Exercise goal → Collect every line of the listing below that contains the word "from", and reproduce each such line in full.
··········
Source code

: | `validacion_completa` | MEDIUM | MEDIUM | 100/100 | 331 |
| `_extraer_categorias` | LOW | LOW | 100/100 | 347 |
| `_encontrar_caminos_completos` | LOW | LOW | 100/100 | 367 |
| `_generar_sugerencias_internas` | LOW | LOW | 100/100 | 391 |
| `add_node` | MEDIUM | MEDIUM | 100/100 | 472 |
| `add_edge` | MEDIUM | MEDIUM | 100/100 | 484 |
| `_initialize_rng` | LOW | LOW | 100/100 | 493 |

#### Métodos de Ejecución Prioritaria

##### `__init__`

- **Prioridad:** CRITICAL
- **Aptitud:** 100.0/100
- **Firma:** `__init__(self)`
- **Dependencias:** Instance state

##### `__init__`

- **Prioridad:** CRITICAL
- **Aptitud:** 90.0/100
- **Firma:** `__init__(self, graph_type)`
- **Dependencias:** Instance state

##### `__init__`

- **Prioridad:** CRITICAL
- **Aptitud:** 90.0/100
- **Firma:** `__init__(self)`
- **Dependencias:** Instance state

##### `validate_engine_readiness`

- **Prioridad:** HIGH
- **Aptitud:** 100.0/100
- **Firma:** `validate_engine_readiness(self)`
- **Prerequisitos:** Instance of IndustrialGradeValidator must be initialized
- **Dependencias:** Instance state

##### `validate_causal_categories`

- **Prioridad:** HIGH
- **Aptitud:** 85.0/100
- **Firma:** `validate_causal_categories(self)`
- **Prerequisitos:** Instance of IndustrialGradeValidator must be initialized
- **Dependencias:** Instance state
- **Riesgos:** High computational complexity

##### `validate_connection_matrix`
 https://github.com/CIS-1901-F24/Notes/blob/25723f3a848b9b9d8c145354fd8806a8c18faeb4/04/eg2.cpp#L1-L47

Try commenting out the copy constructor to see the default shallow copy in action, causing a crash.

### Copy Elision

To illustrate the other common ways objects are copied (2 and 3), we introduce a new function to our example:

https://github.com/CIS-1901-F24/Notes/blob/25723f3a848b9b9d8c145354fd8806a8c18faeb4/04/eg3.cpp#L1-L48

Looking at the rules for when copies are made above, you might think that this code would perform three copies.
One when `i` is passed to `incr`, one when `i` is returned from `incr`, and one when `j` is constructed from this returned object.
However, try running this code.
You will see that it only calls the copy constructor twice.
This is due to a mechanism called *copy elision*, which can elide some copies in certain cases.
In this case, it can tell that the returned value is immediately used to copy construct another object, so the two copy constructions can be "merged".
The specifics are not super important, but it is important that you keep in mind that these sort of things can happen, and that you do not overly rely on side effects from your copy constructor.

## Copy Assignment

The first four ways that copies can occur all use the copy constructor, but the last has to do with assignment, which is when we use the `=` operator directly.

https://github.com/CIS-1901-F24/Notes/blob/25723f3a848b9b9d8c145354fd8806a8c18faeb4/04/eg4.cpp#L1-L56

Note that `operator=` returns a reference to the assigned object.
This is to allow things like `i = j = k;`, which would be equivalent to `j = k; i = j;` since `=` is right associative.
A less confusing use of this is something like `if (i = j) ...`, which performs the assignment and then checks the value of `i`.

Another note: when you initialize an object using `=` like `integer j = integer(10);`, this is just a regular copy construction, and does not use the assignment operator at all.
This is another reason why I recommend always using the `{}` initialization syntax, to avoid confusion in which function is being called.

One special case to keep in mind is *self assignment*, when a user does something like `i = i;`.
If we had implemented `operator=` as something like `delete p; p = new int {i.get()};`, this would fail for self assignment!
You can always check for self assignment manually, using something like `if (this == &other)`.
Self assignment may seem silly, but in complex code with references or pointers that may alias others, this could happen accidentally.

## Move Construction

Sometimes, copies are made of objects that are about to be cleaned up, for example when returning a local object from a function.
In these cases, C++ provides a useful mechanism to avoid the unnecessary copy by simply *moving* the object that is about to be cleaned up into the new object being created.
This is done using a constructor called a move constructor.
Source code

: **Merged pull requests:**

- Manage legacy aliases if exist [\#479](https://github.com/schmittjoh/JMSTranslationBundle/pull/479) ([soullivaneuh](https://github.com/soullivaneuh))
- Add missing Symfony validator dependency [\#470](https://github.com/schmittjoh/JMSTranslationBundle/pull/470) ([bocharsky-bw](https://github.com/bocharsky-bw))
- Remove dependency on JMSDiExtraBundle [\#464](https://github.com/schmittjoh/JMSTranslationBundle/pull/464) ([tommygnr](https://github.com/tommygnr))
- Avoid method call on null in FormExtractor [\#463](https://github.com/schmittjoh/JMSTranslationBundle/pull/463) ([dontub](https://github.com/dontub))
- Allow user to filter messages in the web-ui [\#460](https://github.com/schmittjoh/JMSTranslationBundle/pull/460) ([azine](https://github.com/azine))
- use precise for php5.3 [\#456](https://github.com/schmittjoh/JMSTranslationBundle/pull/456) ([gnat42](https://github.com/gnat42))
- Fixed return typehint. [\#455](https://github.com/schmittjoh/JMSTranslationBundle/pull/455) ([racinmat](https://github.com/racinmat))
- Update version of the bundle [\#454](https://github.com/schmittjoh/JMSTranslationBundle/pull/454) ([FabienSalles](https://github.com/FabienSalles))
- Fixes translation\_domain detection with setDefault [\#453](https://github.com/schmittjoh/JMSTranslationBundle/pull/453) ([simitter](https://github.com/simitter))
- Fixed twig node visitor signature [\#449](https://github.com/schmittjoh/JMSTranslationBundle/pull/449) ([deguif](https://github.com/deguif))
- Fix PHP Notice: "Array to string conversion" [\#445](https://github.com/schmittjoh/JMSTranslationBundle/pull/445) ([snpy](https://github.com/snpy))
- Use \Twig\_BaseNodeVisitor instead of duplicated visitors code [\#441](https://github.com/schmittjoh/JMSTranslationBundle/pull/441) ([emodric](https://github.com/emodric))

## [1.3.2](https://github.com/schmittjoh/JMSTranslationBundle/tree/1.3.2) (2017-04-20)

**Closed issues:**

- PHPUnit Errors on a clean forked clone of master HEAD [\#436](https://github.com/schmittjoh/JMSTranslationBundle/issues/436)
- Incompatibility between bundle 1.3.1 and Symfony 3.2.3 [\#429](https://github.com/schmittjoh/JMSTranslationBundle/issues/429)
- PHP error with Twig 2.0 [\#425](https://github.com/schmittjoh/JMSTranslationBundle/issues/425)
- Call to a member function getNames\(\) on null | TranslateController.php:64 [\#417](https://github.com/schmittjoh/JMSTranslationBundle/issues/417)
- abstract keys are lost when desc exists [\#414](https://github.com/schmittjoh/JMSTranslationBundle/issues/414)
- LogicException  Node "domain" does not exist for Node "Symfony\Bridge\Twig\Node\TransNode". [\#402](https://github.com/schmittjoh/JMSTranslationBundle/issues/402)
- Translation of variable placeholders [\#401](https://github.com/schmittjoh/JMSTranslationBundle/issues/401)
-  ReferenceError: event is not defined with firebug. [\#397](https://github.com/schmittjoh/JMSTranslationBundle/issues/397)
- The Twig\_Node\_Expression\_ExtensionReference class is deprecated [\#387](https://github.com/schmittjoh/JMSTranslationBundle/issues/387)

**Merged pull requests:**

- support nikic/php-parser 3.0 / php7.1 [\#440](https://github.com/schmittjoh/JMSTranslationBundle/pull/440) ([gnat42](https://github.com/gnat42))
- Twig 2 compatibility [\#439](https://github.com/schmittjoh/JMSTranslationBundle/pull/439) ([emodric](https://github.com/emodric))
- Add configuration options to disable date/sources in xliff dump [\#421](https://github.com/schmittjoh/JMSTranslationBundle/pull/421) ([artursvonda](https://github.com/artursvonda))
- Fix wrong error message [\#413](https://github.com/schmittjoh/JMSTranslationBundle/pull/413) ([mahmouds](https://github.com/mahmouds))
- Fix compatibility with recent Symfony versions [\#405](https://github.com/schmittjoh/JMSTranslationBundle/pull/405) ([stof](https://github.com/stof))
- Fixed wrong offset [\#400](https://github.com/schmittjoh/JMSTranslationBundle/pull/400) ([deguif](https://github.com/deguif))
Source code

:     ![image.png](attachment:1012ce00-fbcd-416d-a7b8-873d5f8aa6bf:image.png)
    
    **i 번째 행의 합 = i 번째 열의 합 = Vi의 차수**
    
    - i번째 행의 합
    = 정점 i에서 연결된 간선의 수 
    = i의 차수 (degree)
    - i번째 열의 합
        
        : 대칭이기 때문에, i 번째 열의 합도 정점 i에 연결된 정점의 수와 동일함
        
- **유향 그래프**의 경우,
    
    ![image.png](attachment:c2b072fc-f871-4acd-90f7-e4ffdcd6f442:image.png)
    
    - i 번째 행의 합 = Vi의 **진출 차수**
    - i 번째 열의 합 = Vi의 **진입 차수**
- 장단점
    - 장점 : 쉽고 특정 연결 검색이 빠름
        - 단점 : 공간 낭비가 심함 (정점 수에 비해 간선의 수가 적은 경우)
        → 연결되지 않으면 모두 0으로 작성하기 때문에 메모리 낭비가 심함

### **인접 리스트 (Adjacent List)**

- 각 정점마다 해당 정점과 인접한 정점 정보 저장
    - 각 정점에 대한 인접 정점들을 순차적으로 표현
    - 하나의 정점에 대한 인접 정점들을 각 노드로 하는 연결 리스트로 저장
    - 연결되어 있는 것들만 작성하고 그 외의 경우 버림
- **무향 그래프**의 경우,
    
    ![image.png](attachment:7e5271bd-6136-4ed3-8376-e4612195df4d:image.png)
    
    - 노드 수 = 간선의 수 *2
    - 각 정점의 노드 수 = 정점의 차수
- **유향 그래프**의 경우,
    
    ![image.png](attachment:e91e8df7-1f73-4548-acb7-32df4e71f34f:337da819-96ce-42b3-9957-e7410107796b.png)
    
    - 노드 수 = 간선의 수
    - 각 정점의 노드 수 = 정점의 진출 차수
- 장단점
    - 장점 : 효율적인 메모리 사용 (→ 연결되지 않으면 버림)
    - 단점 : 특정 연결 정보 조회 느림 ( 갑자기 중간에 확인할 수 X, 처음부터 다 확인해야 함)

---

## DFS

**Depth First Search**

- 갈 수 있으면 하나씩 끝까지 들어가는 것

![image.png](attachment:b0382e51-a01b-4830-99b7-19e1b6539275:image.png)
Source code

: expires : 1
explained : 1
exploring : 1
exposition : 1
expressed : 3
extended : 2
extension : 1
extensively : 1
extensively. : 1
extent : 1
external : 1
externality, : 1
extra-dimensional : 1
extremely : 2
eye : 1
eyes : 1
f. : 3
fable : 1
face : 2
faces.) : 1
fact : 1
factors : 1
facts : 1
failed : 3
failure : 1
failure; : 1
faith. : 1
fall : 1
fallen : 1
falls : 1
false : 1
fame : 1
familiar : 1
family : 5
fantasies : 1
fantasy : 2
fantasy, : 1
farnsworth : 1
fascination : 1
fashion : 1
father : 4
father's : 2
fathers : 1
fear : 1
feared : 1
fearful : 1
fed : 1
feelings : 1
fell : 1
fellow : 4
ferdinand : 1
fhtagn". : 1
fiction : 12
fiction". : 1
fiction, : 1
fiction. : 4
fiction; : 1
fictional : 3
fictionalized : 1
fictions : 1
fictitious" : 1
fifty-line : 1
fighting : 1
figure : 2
··········
Exercise solution →
One when `i` is passed to `incr`, one when `i` is returned from `incr`, and one when `j` is constructed from this returned object.
The specifics are not super important, but it is important that you keep in mind that these sort of things can happen, and that you do not overly rely on side effects from your copy constructor.
Sometimes, copies are made of objects that are about to be cleaned up, for example when returning a local object from a function.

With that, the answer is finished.